Got to the summit at last - this was where I'd boarded the comet - caned my way around some rooms, debotted the PC, got out some clothing for Spring, realized for the first real meaningful time that the bathroom was downstairs, now a distant place involving serious rapelling time and reverse footwork logistics - gone the days when these same feet barely touched the steps flying down taking two or three steps at a time - but I have more careful things to do now, more to be hazarded, so it would all balance out nicely, as soon as I got to the bottom...

Endless list of other new tasks to master while my hand and leg are finding themselves. Good thing I love puzzles. The topological problem of putting on a long-sleeved shirt, for example: how can the outside of one side turn behind your back into the inside of the other side? It's literally beyond me. To think that all those stroke-hindered people I've seen in my life underwent and overcame all those same challenges, with so few complaints!

And what a range of them! What? No stair railing on the left-hand side going up? No hand rails in the toilet? At the entryway just one big smooth log? How can even a one-dish meal kinda guy do anything here of the cook-and-carry type while using a cane, with the other hand still in early training and the slow foot without a leg to stand on? Spend a lot of early time eating at the sink, I expect. I've been there, that can be good. I'm also learning to use scissors again; that's always a thrill. Handwriting and chopsticks, on the other hand, are frissons of a higher order.

In any case there's little point in complaining, since you're all alone with the Stairway.

Wednesday, May 13, 2015


Finally I have the time and mind, ability and space to begin to try and respond collectively to the uplifting communications so many of you have kindly afforded me over the past several months; please be assured they were of great support to me in finding uplift for my new wings. It has been interesting to take on the challenge of mobility again at my age. I just wish I could remember more of how I did it the first time; toddling seems so effortless, in retrospect. Of course, back then I had all the time in the world, and falling was a key learning tool.

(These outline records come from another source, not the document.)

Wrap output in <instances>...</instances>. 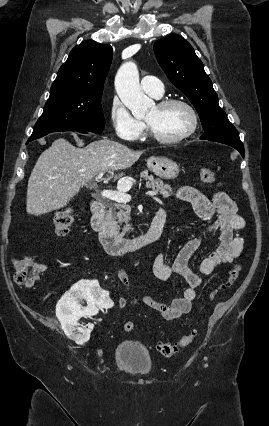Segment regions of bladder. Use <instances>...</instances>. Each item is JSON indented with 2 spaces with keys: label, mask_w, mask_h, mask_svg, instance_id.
Segmentation results:
<instances>
[{
  "label": "bladder",
  "mask_w": 269,
  "mask_h": 426,
  "mask_svg": "<svg viewBox=\"0 0 269 426\" xmlns=\"http://www.w3.org/2000/svg\"><path fill=\"white\" fill-rule=\"evenodd\" d=\"M114 361L123 370L137 376L146 375L152 369V359L147 348L129 339L122 340L116 346Z\"/></svg>",
  "instance_id": "obj_1"
}]
</instances>
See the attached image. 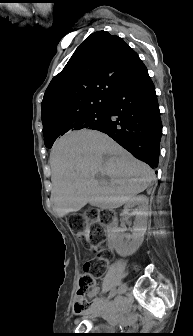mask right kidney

Finally left the hospital six months after sufficient recovery from what turned out to be a relatively contained left-brain cerebral hemorrhage (not "massive," as was first announced here). I attribute it partly to stress (zipping around like a 40-year-old) but mainly to my last two motorcycle accidents. I have foresworn use of vehicles other than my good leg, until perhaps such time as I regain pedal-to-the-metal capabilities. Went through the two-month recovery period (lot of great people and good stories there) and then the 4-month limit on rehab (ditto for stories there), then moved to a private rehab center much nearer our house to polish up on my Fred Astaire moves and cane-wielding skills. I finally returned to the house for the first time on a bright Spring Sunday, nine months after I had been carried away on a comet.

Spent a good part of the initial you-can't-go-home-again time figuring out how to get from car door to house door across the formerly beautiful rugged stone driveway with just a cane and then open the heavy rugged door with half the pull power, then how to take my shoes off while teetering not-quite two-legged in the genkan, then how to ascend the Gibraltar that was now the step that had always led to the beautiful - but now primarily slippery - oak board floor level, where at last I stood looking gingerly around at the spacious residence where once I had jetted so easily updownstairs and from room to room with my eyes closed, if I wanted. When we'd designed this place I sure hadn't had me in mind...

What a difference a difference makes.